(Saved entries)
════════

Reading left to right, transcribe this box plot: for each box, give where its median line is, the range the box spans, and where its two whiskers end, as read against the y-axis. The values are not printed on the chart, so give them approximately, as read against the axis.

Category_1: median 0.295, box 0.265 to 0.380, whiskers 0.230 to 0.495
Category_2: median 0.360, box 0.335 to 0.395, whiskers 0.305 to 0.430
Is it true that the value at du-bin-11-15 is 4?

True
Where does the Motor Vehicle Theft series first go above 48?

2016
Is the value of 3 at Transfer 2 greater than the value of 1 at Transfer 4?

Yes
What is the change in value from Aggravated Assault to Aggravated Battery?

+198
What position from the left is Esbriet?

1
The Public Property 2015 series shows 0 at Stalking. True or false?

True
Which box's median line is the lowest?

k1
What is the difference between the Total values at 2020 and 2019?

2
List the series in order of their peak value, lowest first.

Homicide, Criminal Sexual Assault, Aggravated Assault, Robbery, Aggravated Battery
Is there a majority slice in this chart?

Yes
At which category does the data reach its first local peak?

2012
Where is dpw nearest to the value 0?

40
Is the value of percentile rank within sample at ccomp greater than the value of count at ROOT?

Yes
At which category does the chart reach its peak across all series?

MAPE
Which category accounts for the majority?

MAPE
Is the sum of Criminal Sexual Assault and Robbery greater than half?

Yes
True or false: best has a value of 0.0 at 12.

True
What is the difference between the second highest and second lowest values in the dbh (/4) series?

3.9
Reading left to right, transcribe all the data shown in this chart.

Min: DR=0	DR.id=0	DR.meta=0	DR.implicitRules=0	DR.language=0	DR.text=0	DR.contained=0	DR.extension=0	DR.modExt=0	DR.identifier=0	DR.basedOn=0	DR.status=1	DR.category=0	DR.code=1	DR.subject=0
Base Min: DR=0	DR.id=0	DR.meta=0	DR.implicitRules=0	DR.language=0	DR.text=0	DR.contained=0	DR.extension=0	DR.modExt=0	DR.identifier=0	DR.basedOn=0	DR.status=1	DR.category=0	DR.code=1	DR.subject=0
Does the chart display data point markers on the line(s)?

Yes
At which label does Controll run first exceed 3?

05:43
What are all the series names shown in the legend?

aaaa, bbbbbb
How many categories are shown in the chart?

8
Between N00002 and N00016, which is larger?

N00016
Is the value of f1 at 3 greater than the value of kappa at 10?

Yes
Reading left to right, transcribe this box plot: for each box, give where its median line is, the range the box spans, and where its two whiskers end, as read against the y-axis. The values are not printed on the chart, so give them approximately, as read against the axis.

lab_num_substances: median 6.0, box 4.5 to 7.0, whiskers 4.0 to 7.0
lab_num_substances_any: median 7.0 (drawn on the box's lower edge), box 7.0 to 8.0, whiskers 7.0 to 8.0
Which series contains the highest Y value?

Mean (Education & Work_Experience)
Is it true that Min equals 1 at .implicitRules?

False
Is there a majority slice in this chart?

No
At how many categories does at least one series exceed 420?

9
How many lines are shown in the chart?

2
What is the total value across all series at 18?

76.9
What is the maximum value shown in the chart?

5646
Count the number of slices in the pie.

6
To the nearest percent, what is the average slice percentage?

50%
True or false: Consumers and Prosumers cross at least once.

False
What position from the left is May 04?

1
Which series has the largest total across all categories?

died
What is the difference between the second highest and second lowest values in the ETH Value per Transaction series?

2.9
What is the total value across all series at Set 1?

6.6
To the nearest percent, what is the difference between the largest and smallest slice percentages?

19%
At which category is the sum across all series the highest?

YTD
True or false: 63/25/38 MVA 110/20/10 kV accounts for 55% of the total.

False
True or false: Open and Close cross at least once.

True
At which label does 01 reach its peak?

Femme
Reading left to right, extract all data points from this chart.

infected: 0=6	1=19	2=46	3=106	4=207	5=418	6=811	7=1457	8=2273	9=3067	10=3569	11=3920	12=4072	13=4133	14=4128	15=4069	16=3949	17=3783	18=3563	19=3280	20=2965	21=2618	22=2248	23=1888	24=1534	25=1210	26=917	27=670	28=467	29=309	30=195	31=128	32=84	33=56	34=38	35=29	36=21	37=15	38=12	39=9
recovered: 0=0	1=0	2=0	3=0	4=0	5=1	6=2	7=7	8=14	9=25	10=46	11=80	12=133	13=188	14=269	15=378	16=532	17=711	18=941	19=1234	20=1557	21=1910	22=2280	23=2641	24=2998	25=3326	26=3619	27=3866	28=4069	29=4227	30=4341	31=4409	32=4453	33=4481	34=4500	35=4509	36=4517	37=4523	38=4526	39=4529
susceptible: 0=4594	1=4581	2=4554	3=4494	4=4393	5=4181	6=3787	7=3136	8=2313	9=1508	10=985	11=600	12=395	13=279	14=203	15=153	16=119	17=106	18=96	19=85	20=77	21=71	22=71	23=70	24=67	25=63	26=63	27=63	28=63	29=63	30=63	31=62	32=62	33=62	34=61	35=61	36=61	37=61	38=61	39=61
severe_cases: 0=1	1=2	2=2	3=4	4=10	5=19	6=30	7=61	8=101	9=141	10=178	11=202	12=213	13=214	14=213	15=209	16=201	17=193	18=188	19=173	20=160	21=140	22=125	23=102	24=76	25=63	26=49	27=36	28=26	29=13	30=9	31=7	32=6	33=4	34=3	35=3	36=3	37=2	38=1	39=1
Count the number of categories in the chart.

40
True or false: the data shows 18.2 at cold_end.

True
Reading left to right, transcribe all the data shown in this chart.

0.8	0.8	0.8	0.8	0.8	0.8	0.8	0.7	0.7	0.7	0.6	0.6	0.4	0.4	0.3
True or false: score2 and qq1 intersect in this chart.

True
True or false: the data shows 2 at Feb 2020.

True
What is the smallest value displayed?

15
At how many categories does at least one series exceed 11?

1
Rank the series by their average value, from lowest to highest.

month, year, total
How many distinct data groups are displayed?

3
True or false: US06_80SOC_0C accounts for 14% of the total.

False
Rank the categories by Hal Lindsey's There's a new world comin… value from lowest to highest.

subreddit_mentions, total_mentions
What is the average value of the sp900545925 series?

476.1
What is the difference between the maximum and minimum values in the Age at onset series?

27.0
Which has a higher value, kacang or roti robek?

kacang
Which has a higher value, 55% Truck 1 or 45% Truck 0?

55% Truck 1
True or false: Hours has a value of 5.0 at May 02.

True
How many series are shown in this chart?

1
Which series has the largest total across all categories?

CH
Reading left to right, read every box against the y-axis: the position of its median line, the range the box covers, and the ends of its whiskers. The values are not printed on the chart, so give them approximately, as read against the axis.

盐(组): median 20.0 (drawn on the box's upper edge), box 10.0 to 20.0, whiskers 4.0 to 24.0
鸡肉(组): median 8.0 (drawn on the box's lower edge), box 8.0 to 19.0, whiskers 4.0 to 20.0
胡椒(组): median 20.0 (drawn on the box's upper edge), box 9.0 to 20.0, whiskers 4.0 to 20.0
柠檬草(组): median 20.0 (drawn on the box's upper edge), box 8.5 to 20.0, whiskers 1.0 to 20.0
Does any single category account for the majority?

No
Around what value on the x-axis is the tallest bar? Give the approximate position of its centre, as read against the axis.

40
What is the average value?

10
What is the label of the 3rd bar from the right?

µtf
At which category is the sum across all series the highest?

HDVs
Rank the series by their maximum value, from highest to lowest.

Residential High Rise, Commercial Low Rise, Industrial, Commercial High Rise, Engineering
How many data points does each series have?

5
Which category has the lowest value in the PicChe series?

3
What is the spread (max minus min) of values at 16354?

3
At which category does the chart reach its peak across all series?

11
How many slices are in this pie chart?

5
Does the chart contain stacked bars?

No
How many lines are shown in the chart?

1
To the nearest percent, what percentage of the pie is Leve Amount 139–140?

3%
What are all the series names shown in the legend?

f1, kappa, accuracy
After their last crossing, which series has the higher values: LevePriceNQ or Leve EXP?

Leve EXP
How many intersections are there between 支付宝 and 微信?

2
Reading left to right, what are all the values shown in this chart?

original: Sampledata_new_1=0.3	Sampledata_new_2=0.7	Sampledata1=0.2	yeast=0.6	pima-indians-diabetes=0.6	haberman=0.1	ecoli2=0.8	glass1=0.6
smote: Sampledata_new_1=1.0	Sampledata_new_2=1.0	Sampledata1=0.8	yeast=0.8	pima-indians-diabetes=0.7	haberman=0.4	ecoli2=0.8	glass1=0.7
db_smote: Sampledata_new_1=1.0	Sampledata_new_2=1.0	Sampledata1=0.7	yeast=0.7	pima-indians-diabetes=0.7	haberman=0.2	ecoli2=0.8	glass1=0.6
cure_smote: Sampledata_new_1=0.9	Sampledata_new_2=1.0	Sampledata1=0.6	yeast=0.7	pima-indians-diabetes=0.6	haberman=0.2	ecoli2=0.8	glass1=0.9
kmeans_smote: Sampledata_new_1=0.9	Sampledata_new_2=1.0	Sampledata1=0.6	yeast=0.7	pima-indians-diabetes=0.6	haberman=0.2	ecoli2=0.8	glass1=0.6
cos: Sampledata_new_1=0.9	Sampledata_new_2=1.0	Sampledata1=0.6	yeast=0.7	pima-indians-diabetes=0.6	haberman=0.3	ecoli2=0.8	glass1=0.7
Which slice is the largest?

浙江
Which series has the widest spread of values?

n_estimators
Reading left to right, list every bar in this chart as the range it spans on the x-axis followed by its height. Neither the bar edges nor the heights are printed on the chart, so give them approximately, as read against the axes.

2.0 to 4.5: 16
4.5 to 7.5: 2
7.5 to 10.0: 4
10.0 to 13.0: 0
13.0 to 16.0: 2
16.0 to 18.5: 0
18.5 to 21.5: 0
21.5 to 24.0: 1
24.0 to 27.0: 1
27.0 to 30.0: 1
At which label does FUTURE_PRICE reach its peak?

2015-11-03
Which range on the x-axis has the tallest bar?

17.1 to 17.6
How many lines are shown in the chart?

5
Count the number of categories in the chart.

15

════════

WHAT YOU SHOULD DO
Output the lines of the records as a JSON list of strings, one string per line with blank lines omitted, starting at the first line of the records and ending at the line that contains "Is the value of 3".

RESPONSE BELOW
[
  "Reading left to right, transcribe this box plot: for each box, give where its median line is, the range the box spans, and where its two whiskers end, as read against the y-axis. The values are not printed on the chart, so give them approximately, as read against the axis.",
  "Category_1: median 0.295, box 0.265 to 0.380, whiskers 0.230 to 0.495",
  "Category_2: median 0.360, box 0.335 to 0.395, whiskers 0.305 to 0.430",
  "Is it true that the value at du-bin-11-15 is 4?",
  "True",
  "Where does the Motor Vehicle Theft series first go above 48?",
  "2016",
  "Is the value of 3 at Transfer 2 greater than the value of 1 at Transfer 4?"
]